Конкретное решение Гитлера совершить нападение по плану «Барбаросса» в значительной мере продиктовано экономическими факторами. Еще накануне агрессии, 29 апреля 1941 года, генерал Томас создал экономический штаб «Ольденбург». Главная задача его состояла в организованном захвате сырья и важнейших промышленных предприятий на территории СССР. «Получить для Германии как можно больше продовольствия и нефти – такова главная экономическая цель кампании» (4). Отдельно на Геринга как руководителя 4-летнего плана были также возложены вопросы экономической эксплуатации России. Шедевром откровенности можно назвать его речь перед нацистскими комиссарами на оккупированных территориях от 6 августа 1942 года: «Обычно это называется грабежом. Но сегодня обстоятельства стали более гуманными. Однако, вопреки этому, я намерен грабить и буду делать это со всем старанием» (5).
Новый экономический порядок нацисты уже опробовали в Польше, где сотни тысяч сельскохозяйственных ферм, принадлежавших полякам, были просто захвачены и переданы немецким поселенцам. Исходя из полученного опыта, главный «крестьянин» Третьего рейха Вальтер Дарре сделал концептуальный «набросок» по созданию немецких поселений на захваченной территории СССР. «Естественное пространство заселения немецкого народа – это область к востоку от нашей имперской границы до Урала. На юге она ограничивается Кавказом, Каспийским и Черным морями, а также водоразделом, который разделяет бассейн Средиземного моря от Балтийского до Северного морей» (6).
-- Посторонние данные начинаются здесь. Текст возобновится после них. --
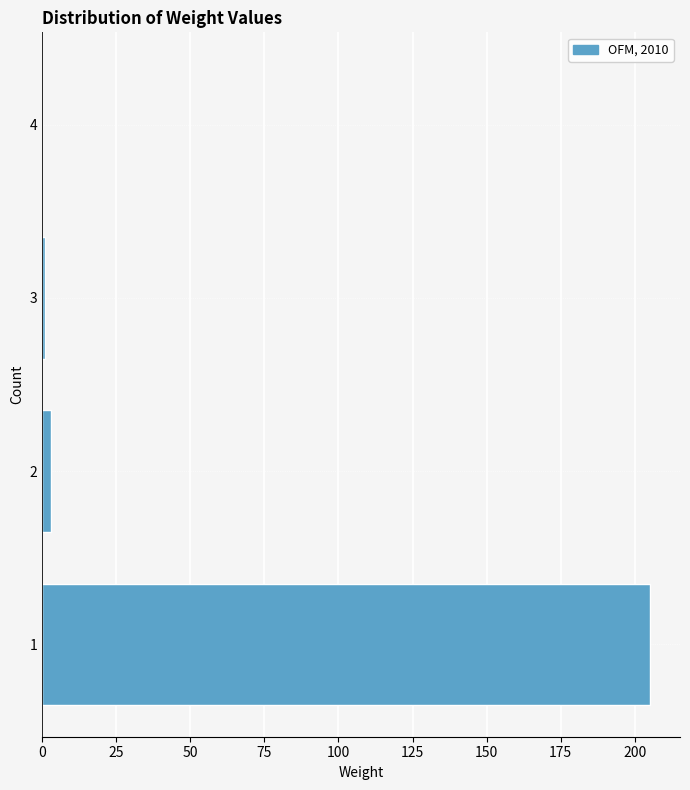

Which range on the y-axis has the longest bar?

0.5 to 1.5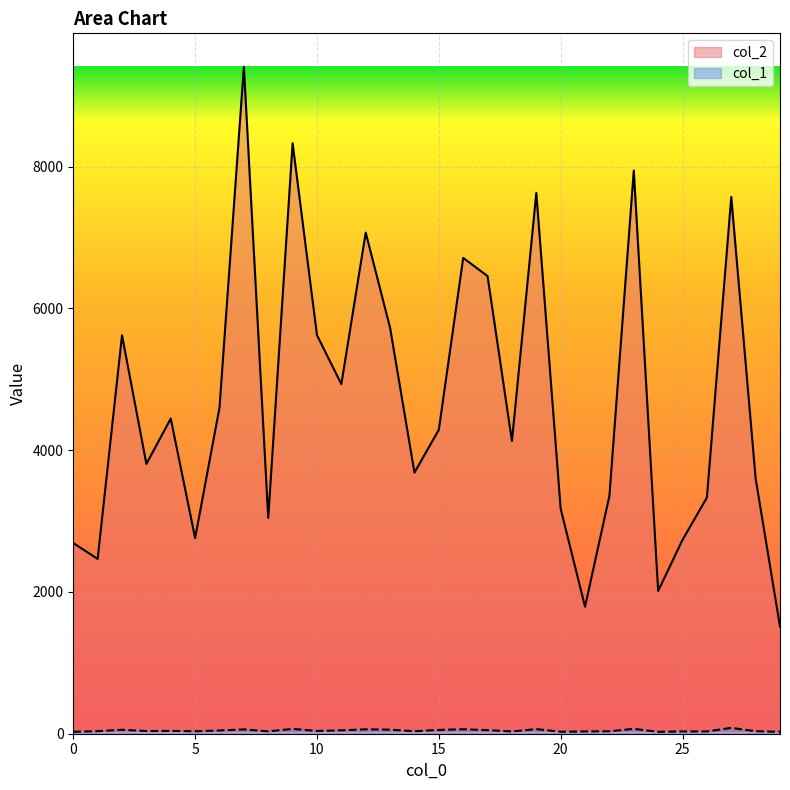

At which category is the sum across all series the highest?

7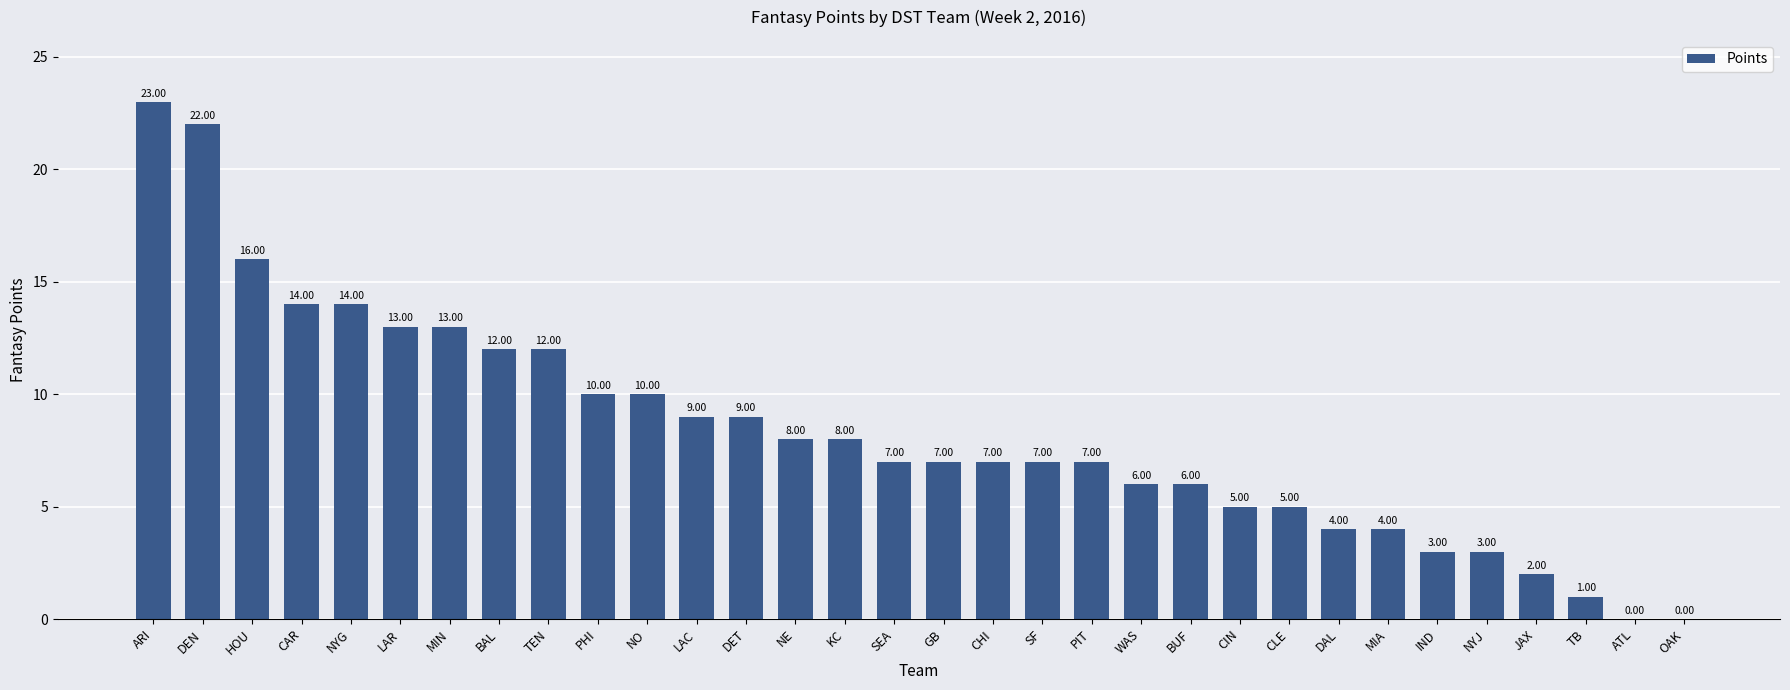

Are the bars grouped side by side (vs. stacked)?

No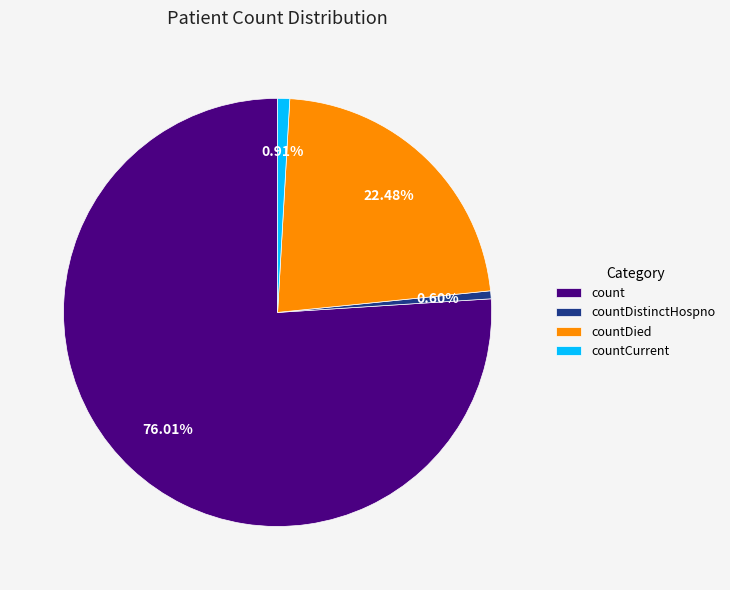

Combined, do countDied and count account for over 50%?

Yes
Гиммлер, в редкие минуты досуга, разглядывая архитектурные макеты, мечтал: «Это план военно-крестьянской деревни, какие мы будем строить на востоке. Такая деревня будет включать от 30 до 40 хозяйств. Каждый крестьянин получит до 300 акров земли, в зависимости от качества почвы. В любом случае, мы создадим класс финансово крепких и независимых землевладельцев» (7). Предполагалось и участие европейцев в разделе богатой добычи: «Мы не станем ограничиваться одними немцами, мы призовем представителей германской расы из всех стран – норвежцев и шведов, голландцев и датчан. Где бы ни нашлись юные и предприимчивые элементы, мы пообещаем им лучшие земли на востоке и полную защиту их собственности» (8).
Если же людских ресурсов Германии и всей Европы не хватит для заселения «освобожденных» от нас территорий, Гиммлер в секретном обращении к офицерам СС в Познани 4 октября 1943 года предусматривал дополнительные меры: «Все, что другие нации смогут предложить нам в качестве чистой крови, наподобие нашей, мы примем. При необходимости сделаем путем похищения их детей и воспитания в нашей среде. Процветают ли нации или погибают голодной смертью, подобно скоту, меня интересует лишь постольку, поскольку мы используем их в качестве рабов для нашей культуры. В противном случае они не представляют для меня интереса. Погибнут ли от истощения 10 тысяч русских баб при рытье противотанковых окопов или нет, меня интересует лишь в том смысле, отроют они эти окопы для Германии или нет…» (9) В общем, такой себе экономический расчет.
Явной ошибкой советских лидеров стала недооценка алчности новоявленных хозяев Европы. Возможно, Советы идеализировали деловой подход как бы умеющих считать деньги немецких капиталистов. Ведь экономически война Германии не была выгодна. По советско-германскому пакту при минимальных материальных затратах и без всяких людских потерь немцы получали столько же, сколько позже при оккупационном режиме; к тому же 80–90 % продовольствия, собранного на Востоке, потреблялось самой воюющей немецкой армией. Не говоря уже о людских и материальных потерях. Немецкий дипломат Эрнст фон Вайцзеккер совершенно резонно отмечал мотивы взвешенного поведения СССР накануне войны: «Очевидно, Россия думала, что для Германии, находившейся в трудном положении, неразумно открывать второй фронт и игнорировать такой положительный для нее фактор, как нейтральная Россия, снабжавшая ее сырьем» (10). Но кого Юпитер хочет погубить, того лишает разума и – вспомним Макиавелли – чувства меры.